You see, there will still be debt. Yep, it’s been passed around to us, who paid our own down, already. We’re all now in debt because today’s youth is stupid. YOU, dear reader, are in debt now, instead of them. Fine solution, I’d say.

Not about the High Cost?

The price of college is not going anywhere, and especially not going anywhere lower. If there is debt forgiveness legislated into our possibilities, then why lower the cost, hmm? Also, one huge factor many refuse to address in this equation is the fact that many families of high school grads did count the cost when they enrolled their children in a college, and then after they were locked in, the cost was raised. A contract was entered, a verbal agreement to a certain price, and then the rug was pulled. That can be so crippling.

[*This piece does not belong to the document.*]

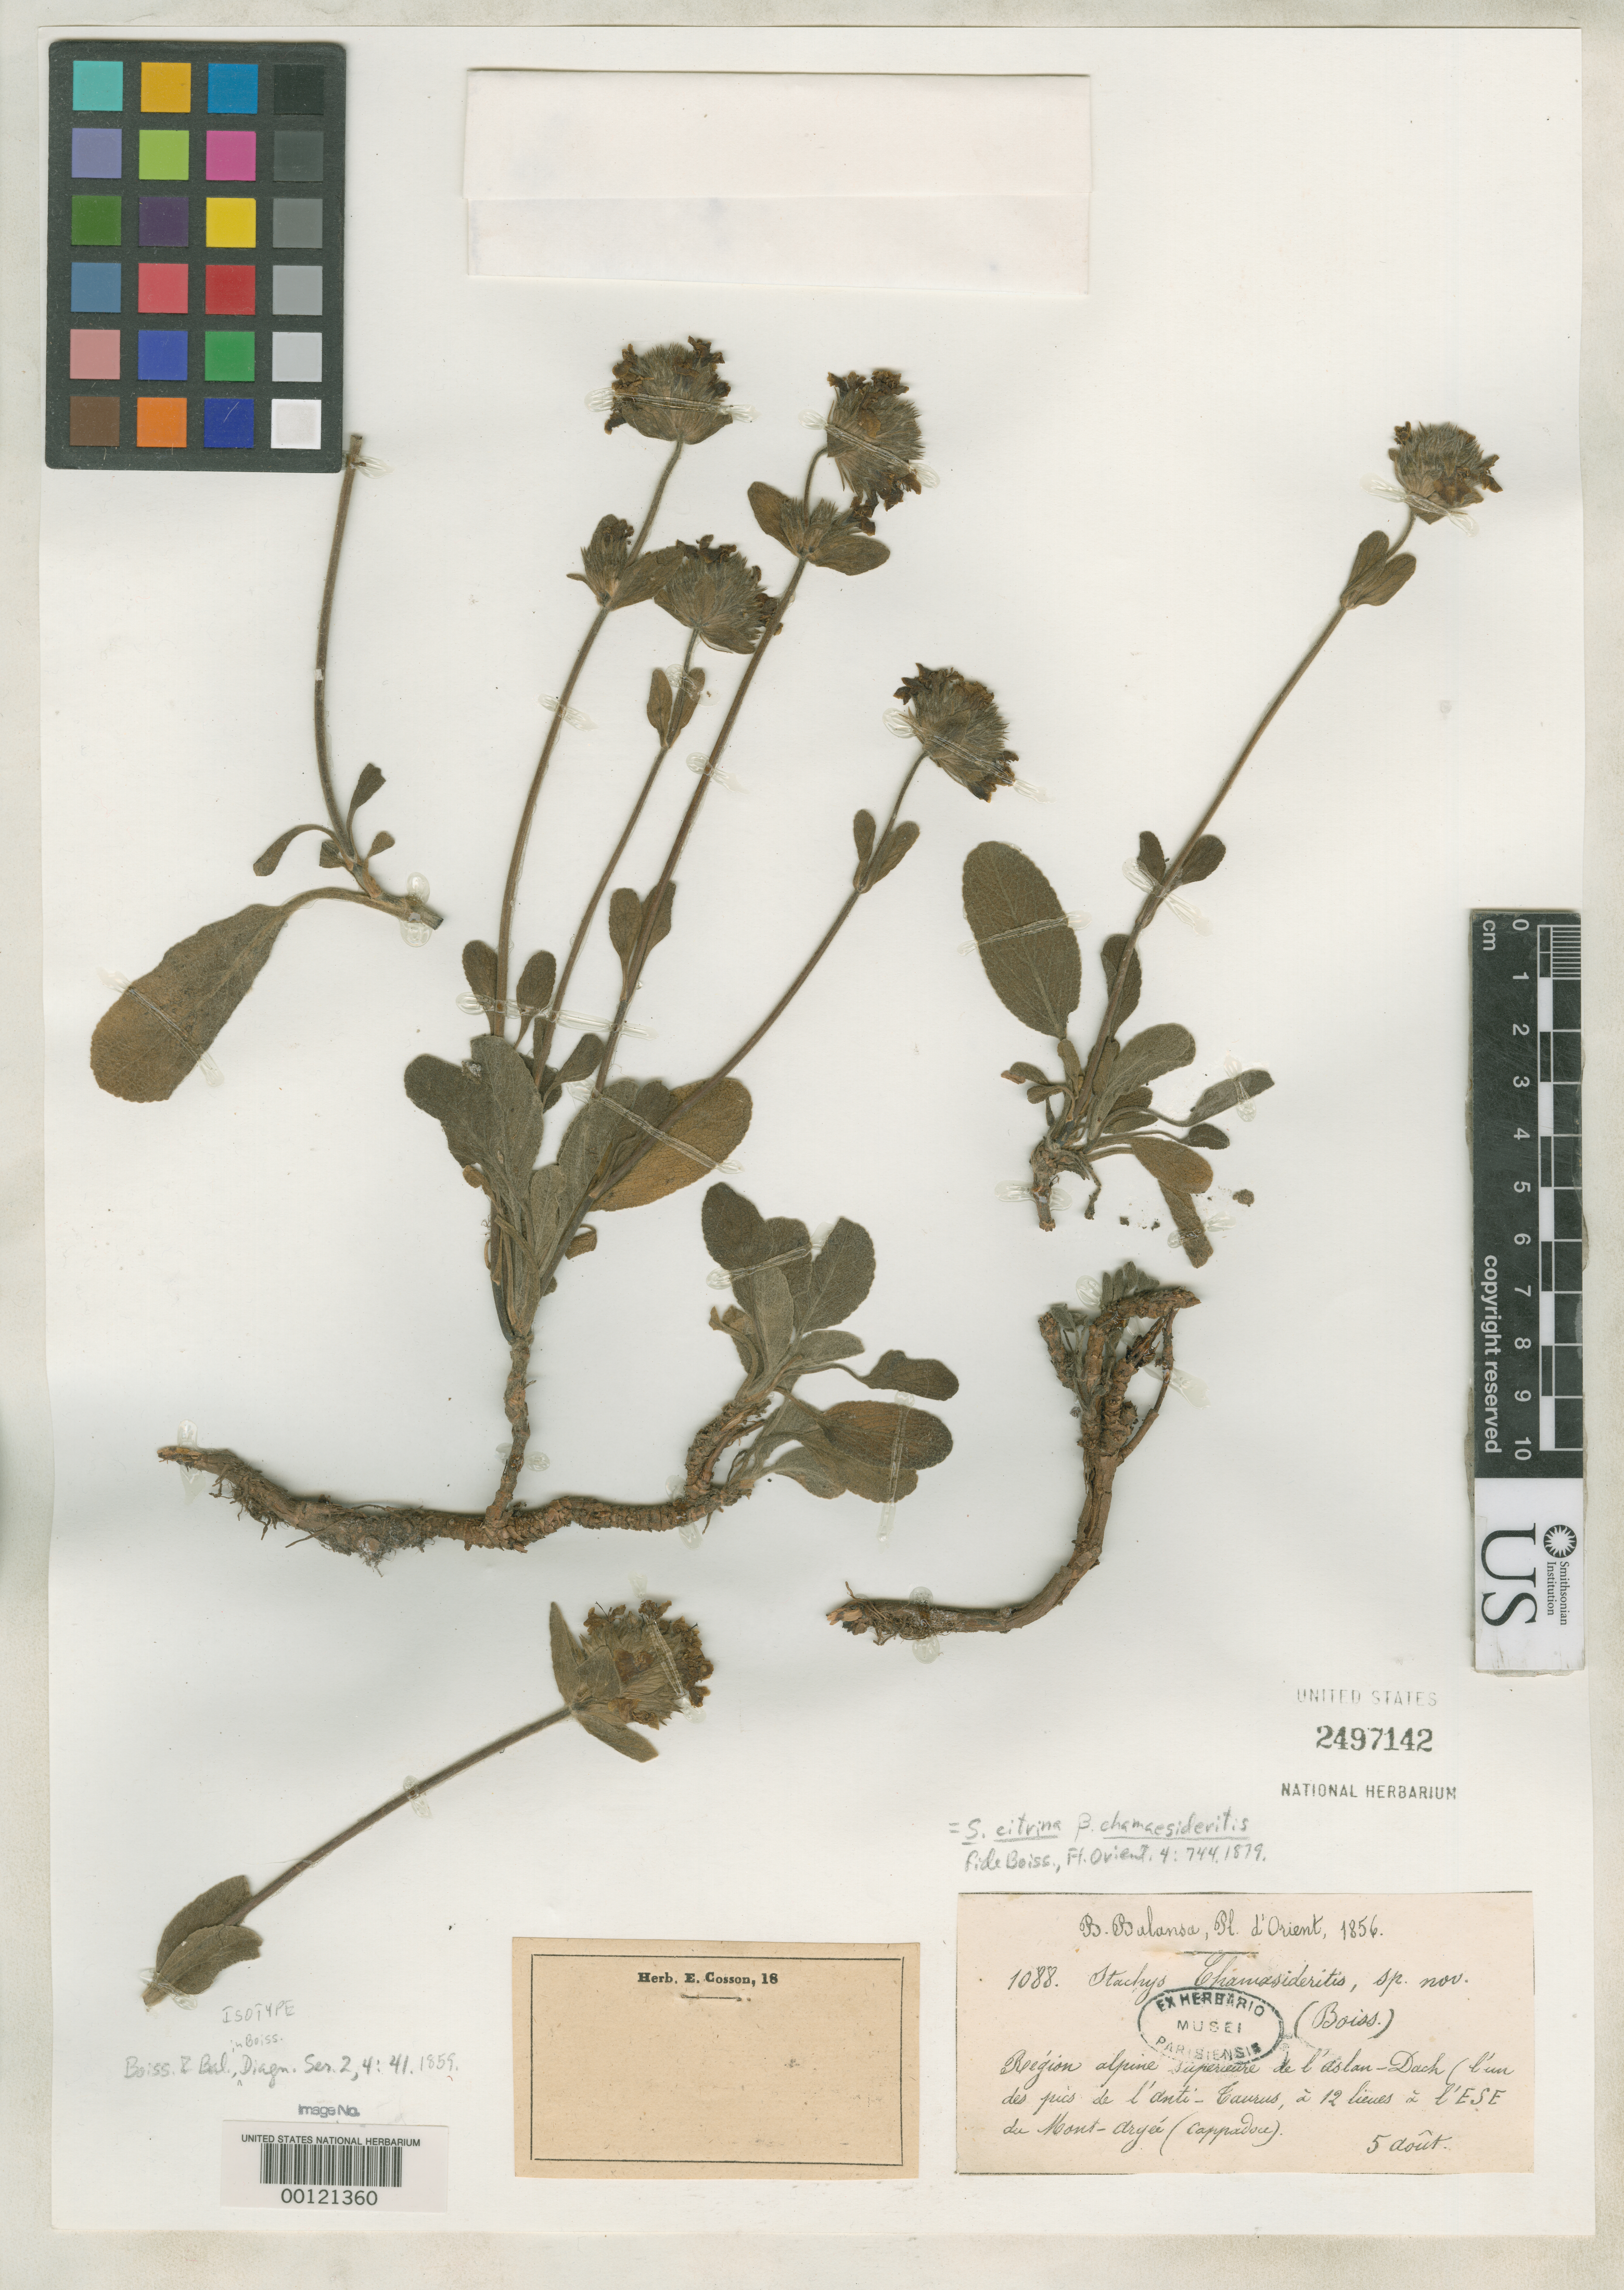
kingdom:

Last, but not least, it’s not about forgiveness.

What is forgiveness?

  1. I can start by saying what it is not. It is not saying, “Oh, it’s okay.” It is not okay with me, at all. My money is going to pay for someone else’s flagrancy, with no assurance it will not be repeated soon. I was not even asked and given the opportunity to forgive. I was only notified I’d be the one paying for someone else’s “feelings” of forgiveness. How can that be forgiveness?
  2. Forgiveness is not “excuses”, either. Sure kids are financially ignorant. Sure they need cash to buy their new music, etc., so why save any to spend on school. Sure (Oh, MY!) they didn’t know they’d have to pay it back. Sure they … name your excuse. They couldn’t help it. Sure. I believe that. That is not forgiveness. Is not even a CALL for forgiveness. It’s just a statement of several tiring facts. Facts of life that no one knows are not forgiveness, not a sign of it, even. They’re just a long list of what’s wrong, here.
  3. Forgiveness is not trusting. Hoo, boy, don’t get me started. If trusting is forgiveness, then I’m the one that is being forgiven because we’re all trusting I’ll pay for the crazy. If I will, then I’m the crazy one, I think. But since forgiveness does not include trusting, I TRUST we’ll NOT trust these kids to try again, to accrue more debt again, for them to trust we’ll pay again?

I’d love to help you pay your debts, really I would, but I think they’d rather I be in debt, myself instead. Sorry.